## [Exercises to complete]
1. In the abstract on modeling human disease with pluripotent stem cells, restate the paragraph beginning "Recent progress in the field of cellular reprogramming" as a short list, keeping its main facts.
2. Carry on the abstract on modeling human disease with pluripotent stem cells from the point where it stops.

Modelling human disease with pluripotent stem cells

Abstract

Recent progress in the field of cellular reprogramming has opened up the doors to a new era of disease modelling, as pluripotent stem cells representing a myriad of genetic diseases can now be produced from patient tissue. These cells can be expanded and differentiated to produce a potentially limitless supply of the affected cell type, which can then be used as a tool to improve understanding of disease mechanisms and test therapeutic interventions. This process requires high levels of scrutiny and validation at every stage, but international standards for the characterisation of pluripotent cells and their progeny have yet to be established. Here we discuss the current state of the art with regard to modelling diseases affecting the ectodermal, mesodermal and endodermal lineages, focussing on studies which have demonstrated a disease phenotype in the tissue of interest. We also discuss the utility of pluripotent cell technology for the modelling of cancer and infectious disease. Finally, we spell out the technical and scientific challenges which must be addressed if the field is to deliver on its potential and produce improved patient outcomes in the clinic.

## [Saved data entries]
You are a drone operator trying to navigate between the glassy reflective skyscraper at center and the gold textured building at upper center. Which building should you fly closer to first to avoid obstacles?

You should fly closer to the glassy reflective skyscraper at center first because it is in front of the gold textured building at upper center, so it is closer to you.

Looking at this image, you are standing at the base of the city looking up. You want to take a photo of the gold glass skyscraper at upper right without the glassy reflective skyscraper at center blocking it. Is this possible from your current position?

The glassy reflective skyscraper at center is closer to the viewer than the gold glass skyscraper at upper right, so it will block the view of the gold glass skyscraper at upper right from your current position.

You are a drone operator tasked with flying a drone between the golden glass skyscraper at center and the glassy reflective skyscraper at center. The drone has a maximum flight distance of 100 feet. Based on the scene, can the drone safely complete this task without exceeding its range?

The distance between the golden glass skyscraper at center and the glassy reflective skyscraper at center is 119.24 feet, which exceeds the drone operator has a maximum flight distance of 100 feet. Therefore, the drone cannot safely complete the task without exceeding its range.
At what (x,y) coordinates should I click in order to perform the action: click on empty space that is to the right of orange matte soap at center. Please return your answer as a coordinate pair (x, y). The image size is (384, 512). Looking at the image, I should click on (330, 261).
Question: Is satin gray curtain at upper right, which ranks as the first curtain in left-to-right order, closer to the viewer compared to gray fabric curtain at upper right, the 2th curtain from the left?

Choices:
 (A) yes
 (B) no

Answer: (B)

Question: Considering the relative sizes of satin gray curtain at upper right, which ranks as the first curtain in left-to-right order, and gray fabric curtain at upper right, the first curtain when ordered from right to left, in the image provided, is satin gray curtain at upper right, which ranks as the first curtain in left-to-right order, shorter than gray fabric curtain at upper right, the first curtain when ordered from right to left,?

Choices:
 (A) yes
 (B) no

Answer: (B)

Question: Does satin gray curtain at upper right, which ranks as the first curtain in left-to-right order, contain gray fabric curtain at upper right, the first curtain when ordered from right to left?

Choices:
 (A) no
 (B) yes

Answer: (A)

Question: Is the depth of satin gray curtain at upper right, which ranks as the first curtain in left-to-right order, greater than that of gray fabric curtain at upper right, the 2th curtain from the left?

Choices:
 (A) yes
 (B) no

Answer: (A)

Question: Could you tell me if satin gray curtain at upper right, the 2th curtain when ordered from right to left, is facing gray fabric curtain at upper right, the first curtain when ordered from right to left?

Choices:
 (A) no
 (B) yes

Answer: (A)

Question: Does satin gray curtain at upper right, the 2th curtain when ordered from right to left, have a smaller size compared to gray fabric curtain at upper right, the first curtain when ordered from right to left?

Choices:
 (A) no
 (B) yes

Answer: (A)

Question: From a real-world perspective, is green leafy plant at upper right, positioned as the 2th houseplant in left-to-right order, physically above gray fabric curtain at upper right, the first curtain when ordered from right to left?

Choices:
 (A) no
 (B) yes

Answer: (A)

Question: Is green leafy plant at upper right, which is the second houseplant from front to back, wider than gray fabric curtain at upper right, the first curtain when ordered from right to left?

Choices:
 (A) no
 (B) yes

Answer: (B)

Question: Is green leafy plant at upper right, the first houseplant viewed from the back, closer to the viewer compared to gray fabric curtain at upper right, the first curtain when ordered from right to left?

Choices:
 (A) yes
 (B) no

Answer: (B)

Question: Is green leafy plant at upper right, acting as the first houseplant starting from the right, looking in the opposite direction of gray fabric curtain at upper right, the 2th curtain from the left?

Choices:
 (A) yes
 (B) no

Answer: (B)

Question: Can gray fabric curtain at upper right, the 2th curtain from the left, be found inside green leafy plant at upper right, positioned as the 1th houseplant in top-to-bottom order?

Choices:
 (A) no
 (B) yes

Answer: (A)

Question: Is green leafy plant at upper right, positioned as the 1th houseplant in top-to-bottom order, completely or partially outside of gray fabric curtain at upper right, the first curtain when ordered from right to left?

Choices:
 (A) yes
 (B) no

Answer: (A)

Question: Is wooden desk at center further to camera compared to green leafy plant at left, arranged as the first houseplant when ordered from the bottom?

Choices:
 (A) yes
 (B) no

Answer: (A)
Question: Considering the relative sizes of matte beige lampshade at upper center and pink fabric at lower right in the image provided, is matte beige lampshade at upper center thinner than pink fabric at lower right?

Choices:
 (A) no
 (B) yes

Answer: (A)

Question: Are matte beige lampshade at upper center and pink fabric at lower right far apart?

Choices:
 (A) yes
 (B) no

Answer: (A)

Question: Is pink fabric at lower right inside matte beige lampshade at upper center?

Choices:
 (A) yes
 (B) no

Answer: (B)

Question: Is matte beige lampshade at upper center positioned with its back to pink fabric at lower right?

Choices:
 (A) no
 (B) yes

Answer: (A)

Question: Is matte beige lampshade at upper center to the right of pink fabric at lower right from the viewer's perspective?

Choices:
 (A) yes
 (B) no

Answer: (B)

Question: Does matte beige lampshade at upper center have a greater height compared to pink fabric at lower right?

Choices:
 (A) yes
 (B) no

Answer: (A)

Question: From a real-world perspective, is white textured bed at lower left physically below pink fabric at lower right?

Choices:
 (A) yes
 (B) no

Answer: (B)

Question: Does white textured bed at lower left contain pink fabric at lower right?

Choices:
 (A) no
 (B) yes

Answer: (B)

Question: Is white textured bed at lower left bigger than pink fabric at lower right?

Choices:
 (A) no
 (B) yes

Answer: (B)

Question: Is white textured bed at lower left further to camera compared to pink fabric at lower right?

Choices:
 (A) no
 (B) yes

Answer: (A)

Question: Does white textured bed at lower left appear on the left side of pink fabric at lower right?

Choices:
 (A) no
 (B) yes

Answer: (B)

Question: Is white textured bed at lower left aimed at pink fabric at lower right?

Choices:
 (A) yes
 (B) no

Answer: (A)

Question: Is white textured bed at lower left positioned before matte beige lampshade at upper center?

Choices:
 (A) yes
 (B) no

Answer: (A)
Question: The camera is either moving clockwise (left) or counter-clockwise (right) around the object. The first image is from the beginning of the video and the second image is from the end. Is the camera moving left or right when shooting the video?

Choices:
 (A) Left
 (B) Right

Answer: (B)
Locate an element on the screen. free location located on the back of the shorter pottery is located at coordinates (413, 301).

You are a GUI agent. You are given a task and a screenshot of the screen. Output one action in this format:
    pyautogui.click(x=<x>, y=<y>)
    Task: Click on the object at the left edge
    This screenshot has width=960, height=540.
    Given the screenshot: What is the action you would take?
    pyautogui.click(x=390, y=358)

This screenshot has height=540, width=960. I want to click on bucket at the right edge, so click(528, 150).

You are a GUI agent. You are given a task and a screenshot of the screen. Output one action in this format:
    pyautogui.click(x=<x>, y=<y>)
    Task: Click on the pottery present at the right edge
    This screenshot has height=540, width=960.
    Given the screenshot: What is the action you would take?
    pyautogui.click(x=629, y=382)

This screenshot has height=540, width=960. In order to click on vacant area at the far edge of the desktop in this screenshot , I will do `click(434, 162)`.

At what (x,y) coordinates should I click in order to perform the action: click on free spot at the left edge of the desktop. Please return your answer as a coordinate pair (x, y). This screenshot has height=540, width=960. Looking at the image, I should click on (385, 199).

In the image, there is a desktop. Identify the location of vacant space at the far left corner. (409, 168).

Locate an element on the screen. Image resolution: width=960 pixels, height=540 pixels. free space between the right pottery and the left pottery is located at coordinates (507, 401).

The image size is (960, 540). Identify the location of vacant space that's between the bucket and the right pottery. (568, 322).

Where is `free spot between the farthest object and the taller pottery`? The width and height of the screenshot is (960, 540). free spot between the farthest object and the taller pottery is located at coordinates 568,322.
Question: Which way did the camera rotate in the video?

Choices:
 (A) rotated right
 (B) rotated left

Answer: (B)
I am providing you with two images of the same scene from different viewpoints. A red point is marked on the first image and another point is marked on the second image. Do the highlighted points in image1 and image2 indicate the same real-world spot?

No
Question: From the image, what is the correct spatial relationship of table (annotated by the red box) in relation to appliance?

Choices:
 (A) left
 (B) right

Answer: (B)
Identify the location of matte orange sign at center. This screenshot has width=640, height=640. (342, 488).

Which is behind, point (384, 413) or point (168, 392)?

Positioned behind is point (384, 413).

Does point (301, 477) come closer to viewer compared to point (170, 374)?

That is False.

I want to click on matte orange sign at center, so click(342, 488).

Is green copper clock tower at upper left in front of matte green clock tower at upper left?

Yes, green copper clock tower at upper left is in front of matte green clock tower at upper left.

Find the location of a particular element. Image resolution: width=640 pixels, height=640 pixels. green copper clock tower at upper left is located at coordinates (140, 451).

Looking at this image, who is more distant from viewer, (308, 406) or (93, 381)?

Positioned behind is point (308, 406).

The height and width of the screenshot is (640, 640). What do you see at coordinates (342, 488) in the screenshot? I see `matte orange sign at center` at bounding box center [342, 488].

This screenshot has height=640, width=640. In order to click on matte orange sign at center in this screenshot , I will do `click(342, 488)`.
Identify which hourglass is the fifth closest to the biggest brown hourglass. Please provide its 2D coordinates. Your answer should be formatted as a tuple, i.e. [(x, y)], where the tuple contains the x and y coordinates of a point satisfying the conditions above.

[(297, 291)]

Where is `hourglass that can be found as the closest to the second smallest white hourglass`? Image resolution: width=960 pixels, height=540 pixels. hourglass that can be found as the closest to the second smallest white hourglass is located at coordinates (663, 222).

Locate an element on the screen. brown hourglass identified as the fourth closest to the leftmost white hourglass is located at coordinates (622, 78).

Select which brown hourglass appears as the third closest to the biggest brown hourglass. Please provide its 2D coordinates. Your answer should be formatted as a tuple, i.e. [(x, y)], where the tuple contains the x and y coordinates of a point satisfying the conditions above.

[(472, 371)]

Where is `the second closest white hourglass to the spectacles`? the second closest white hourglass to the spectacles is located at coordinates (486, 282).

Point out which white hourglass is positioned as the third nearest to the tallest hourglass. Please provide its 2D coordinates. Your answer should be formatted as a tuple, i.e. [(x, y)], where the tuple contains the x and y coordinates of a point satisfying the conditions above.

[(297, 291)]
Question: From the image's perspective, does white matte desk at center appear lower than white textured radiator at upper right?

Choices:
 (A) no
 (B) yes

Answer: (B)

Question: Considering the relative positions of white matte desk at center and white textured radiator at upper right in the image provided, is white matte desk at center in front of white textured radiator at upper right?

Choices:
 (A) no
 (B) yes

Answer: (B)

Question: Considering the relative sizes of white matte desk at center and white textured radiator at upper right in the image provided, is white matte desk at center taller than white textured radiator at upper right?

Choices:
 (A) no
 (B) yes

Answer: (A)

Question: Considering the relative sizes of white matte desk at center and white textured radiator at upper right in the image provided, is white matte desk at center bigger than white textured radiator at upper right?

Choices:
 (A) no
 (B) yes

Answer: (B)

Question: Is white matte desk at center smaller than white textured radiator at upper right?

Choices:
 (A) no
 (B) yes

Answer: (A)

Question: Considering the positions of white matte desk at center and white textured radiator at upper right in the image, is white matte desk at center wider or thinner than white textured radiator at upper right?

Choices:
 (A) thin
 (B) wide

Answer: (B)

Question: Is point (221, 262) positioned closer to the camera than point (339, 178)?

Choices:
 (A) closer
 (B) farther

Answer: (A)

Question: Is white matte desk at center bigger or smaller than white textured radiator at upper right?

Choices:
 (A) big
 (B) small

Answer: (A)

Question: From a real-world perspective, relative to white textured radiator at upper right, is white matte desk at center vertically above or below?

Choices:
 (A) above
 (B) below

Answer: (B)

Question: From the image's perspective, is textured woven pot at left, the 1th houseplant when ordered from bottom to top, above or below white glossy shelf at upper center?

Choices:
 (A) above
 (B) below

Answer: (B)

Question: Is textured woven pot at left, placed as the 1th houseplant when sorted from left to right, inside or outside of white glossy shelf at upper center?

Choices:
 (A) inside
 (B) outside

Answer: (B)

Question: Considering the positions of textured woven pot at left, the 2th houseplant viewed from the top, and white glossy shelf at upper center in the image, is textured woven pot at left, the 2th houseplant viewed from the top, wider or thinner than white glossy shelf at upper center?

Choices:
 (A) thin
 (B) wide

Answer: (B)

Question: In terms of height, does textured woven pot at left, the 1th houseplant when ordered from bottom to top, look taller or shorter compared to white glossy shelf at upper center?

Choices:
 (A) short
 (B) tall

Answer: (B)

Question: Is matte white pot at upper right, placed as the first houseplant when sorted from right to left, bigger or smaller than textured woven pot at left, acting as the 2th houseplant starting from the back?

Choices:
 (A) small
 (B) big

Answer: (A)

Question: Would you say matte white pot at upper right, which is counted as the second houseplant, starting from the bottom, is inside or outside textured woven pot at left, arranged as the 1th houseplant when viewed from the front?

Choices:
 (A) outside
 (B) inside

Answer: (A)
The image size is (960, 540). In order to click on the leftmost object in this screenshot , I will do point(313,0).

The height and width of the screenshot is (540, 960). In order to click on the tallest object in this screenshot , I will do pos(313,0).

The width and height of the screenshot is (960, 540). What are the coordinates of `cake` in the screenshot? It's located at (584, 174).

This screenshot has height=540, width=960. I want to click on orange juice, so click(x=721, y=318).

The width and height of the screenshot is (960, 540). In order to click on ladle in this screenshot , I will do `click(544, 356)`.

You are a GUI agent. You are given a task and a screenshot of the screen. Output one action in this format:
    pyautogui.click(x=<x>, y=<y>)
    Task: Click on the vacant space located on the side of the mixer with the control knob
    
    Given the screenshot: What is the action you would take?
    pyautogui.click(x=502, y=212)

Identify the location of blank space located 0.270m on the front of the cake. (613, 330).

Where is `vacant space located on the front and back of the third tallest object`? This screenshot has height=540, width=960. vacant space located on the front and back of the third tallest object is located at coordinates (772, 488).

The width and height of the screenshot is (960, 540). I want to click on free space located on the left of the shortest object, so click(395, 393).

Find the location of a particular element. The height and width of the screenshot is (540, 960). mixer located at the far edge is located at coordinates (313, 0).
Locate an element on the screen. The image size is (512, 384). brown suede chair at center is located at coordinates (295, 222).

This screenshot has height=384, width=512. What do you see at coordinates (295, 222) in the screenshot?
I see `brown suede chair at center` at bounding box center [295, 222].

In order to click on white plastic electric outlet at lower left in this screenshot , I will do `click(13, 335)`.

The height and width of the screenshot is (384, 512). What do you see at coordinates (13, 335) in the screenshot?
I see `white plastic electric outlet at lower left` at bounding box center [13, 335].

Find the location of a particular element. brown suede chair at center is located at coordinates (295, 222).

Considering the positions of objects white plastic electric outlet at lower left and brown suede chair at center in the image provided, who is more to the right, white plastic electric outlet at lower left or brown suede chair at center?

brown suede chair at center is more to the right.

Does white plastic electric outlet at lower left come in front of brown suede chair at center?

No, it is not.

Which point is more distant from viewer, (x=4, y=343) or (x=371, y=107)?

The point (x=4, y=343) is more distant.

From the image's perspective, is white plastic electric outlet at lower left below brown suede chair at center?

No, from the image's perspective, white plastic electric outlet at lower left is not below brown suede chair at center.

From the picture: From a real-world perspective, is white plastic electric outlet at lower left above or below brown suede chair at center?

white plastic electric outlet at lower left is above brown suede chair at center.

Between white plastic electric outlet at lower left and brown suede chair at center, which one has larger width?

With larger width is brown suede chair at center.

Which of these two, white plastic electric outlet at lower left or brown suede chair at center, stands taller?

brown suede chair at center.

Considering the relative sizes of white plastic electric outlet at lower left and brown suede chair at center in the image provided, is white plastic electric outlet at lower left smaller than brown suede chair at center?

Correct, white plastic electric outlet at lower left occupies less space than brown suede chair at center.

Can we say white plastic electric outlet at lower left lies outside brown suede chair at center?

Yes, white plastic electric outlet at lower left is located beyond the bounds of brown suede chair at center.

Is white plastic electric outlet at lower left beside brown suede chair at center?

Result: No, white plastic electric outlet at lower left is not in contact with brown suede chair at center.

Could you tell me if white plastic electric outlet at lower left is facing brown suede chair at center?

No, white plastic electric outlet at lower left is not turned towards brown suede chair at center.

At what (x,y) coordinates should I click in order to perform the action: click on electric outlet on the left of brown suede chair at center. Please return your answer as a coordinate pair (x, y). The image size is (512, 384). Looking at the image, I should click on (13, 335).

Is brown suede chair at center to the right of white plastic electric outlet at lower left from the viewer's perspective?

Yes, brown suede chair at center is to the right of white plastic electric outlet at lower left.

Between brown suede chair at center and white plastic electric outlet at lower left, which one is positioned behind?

## [Answers to the problems]
1.
- Advances in cellular reprogramming now allow pluripotent stem cells representing many genetic diseases to be produced from patient tissue.
- These cells can be expanded and differentiated into a potentially limitless supply of the affected cell type. That supply can be used to study disease mechanisms and to test therapeutic interventions.
- Every stage of this process needs close scrutiny and validation. However, international standards for characterizing pluripotent cells and their progeny have not yet been set.
- The review covers the current state of the art in modeling diseases of the ectodermal, mesodermal and endodermal lineages. It focuses on studies that showed a disease phenotype in the tissue of interest.
- It also discusses how pluripotent cell technology can be used to model cancer and infectious disease.
- Finally, it sets out the technical and scientific challenges the field must address to deliver on its potential and improve patient outcomes in the clinic.

2.
Figure 1. The process of creating improved patient care using reprogramming and differentiation of donor tissue

A biopsy is taken from a patient, reprogrammed to a state of pluripotency before being differentiated to a cell type of interest. Disease-specific tissues can then be used to improve current understanding of disease states and aid the drug development process. The induction of pluripotency allows for limitless expandability of the cell population. Validation is critical to the success of the process; here we identify six key steps which must be addressed. (A). Tissue from the patient must present the genetic traits of the disease state. (B). Reprogrammed cells must demonstrate pluripotency as assessed through a rigorous, standardised validation process. (C). Differentiated cells must demonstrate the key characteristics of the mature cell type as assessed by marker expression and functionality. (D). The differentiated cells should present the disease phenotype. (E). Genetic and drug interventions should be able to correct the phenotype. The cell model should predict the response of current therapies. This will lead to increased knowledge of the disease mechanism. (F). Patient benefit must be assessed through clinical trials.